This is a photograph of graffiti on a wall. The graffiti is a black and white artwork of two people who appear to be a white cisgender woman and a white cisgender man, both of whom are in wheelchairs with artistic designs on their wheels. They are leaning toward each other and touching while gazing into each other’s eyes in an intense, romantic fashion.
Note: This article was created to be the introduction to the first podcast episode of Unfamiliar Heroes. You can listen to it read aloud in Unfamiliar Heroes Episode Zero.
I am going to start by saying that, in general, there is an absence of stories with disabled characters. When disabled characters do show up, they are often confined to specific, narrow roles. Most often disabled characters are used as objects of pity, inspiration, or both, where our everyday struggles are treated as if they are somehow more extraordinary or terrible than the struggles in other people’s lives.
In stories that portray disabled heroes, they are either disabled in name only (usually as a character who has magic, abilities, or technology that makes them effectively an able-bodied person), or they are treated like their mind is the only thing they have to contribute (almost as if the writers wanted to erase or ignore their disabled bodies).
In addition, these portrayals of disabled characters frequently fail to capture the lived experience of being disabled. In these stories, the characters never seem to encounter the barriers that real world disabled people run into every day, and yet the world they live in is not portrayed as more accessible than modern USA society.
The lack of real-feeling, diverse representations of disabled people is a major concern for many disabled writers, artists, and activists, and it is a key reason I have put so much effort into including disabled characters in my own writing.
Well, in addition to being a writer, I am also an avid player of tabletop role playing games, but despite my commitment to writing disabled characters, I have not been playing disabled characters in these games. In fact, until recently I was struggling to imagine what dynamic, awesome disabled characters would be like in the context of these games. This is because many role playing games, like Dungeons and Dragons, are action focused and revolve around power fantasies of characters that are not only able-bodied, but physically capable far beyond the capacity of a normal able-bodied human. The very structures these games can make it hard to play disabled characters.

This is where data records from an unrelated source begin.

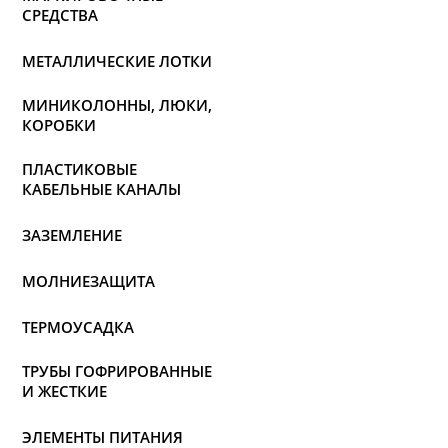
СРЕДСТВА
МЕТАЛЛИЧЕСКИЕ ЛОТКИ
МИНИКОЛОННЫ, ЛЮКИ,
КОРОБКИ
ПЛАСТИКОВЫЕ
КАБЕЛЬНЫЕ КАНАЛЫ
ЗАЗЕМЛЕНИЕ
МОЛНИЕЗАЩИТА
ТЕРМОУСАДКА
ТРУБЫ ГОФРИРОВАННЫЕ
И ЖЕСТКИЕ
ЭЛЕМЕНТЫ ПИТАНИЯ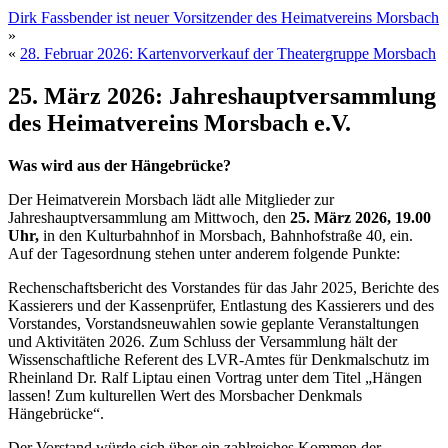
Dirk Fassbender ist neuer Vorsitzender des Heimatvereins Morsbach
»
«
28. Februar 2026: Kartenvorverkauf der Theatergruppe Morsbach
25. März 2026: Jahreshauptversammlung
des Heimatvereins Morsbach e.V.
Was wird aus der Hängebrücke?
Der Heimatverein Morsbach lädt alle Mitglieder zur
Jahreshauptversammlung am Mittwoch, den
25. März 2026, 19.00
Uhr,
in den Kulturbahnhof in Morsbach, Bahnhofstraße 40, ein.
Auf der Tagesordnung stehen unter anderem folgende Punkte:
Rechenschaftsbericht des Vorstandes für das Jahr 2025, Berichte des
Kassierers und der Kassenprüfer, Entlastung des Kassierers und des
Vorstandes, Vorstandsneuwahlen sowie geplante Veranstaltungen
und Aktivitäten 2026. Zum Schluss der Versammlung hält der
Wissenschaftliche Referent des LVR-Amtes für Denkmalschutz im
Rheinland Dr. Ralf Liptau einen Vortrag unter dem Titel „Hängen
lassen! Zum kulturellen Wert des Morsbacher Denkmals
Hängebrücke“.
Der Vorstand würde sich über ein zahlreiches Kommen der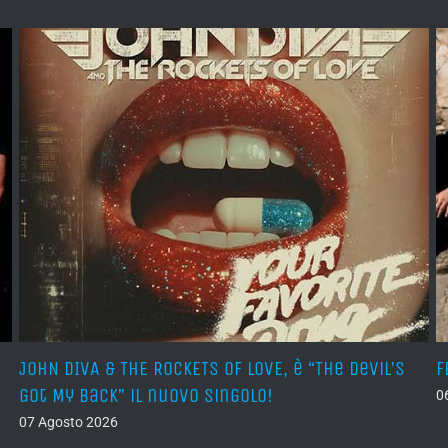
JOHN DIVA & THE ROCKETS OF LOVE, è “The Devil’s
F
Got My Back” il nuovo singolo!
0
07 Agosto 2026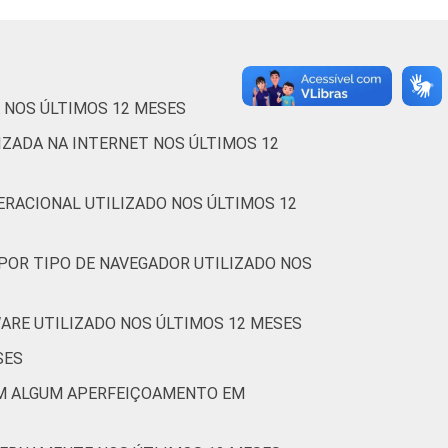
66
54
28
62
 NOS ÚLTIMOS 12 MESES
79
68
45
71
IZADA NA INTERNET NOS ÚLTIMOS 12
RACIONAL UTILIZADO NOS ÚLTIMOS 12
72
66
34
61
POR TIPO DE NAVEGADOR UTILIZADO NOS
53
39
26
64
RE UTILIZADO NOS ÚLTIMOS 12 MESES
SES
78
70
38
57
AM ALGUM APERFEIÇOAMENTO EM
77
66
31
50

As a queer person I know that it is important for me to be able to play queer characters and to have that part of who I am reflected in games. In the same manner, I believe that it is important for me to be able to play disabled characters.
Too often the world around me gives me the message that being disabled is a state of being lesser, broken, or incapable. But the truth is that real world disabled people are capable of many, many things and we need to be reminded of this in the face of all of the messages telling us the opposite. This is why it is so important to be able to imagine and play heroic disabled characters that reflect this truth.
I want to experience diverse, dynamic, complicated, amazing, and capable disabled heroes. That is why I am creating the Unfamiliar Heroes podcast series, because I want to work with other disabled people to combine our experience and creativity to make something that is bigger and more expansive than any of us could do on our own. Together I hope that we can have fun playing tabletop role-playing games while we create real-feeling disabled characters that express the diverse lived experiences of disabled people in games that demonstrate all of the genuinely amazing things that disabled people are capable of.
Thanks for posting this!
<3
wonderful… 🙂 It’s always good to hear someone else say things you’ve thought before but weren’t able to share with someone else who understood….
Thank you for saying this! I’m really glad my work is connecting with you.